_EXERCISE DESCRIPTION_
When you reach the line with "vocês já vão" in the data below, begin printing lines exactly, and stop once the line with "passado, ou seja, o" has been printed.

_PROVIDED RECORDS_
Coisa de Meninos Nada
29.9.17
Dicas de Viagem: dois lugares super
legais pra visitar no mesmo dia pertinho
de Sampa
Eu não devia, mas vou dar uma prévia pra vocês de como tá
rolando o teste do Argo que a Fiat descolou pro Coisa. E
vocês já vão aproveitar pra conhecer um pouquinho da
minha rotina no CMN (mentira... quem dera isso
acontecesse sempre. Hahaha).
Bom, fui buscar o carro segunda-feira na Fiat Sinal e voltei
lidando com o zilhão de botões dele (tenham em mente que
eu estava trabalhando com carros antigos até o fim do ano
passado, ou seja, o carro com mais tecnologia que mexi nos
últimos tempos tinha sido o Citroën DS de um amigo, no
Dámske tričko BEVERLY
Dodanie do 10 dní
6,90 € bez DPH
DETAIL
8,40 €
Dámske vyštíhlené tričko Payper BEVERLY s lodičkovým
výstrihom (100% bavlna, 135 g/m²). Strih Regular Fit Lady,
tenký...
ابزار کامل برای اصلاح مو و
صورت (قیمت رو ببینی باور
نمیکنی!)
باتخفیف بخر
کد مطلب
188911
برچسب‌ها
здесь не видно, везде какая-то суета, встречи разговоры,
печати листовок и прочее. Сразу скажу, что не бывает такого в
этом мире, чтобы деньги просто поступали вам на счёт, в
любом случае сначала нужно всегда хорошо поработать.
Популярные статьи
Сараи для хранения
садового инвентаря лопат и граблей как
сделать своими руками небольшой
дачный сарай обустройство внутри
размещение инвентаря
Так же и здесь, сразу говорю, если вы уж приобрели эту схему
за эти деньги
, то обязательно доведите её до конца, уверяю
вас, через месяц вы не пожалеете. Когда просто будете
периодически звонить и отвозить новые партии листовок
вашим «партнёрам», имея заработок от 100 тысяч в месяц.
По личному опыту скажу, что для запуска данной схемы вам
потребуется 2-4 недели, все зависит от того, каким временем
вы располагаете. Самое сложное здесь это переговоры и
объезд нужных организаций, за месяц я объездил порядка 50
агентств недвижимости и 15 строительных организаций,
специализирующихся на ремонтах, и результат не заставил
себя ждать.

_REPLY_
vocês já vão aproveitar pra conhecer um pouquinho da
minha rotina no CMN (mentira... quem dera isso
acontecesse sempre. Hahaha).
Bom, fui buscar o carro segunda-feira na Fiat Sinal e voltei
lidando com o zilhão de botões dele (tenham em mente que
eu estava trabalhando com carros antigos até o fim do ano
passado, ou seja, o carro com mais tecnologia que mexi nos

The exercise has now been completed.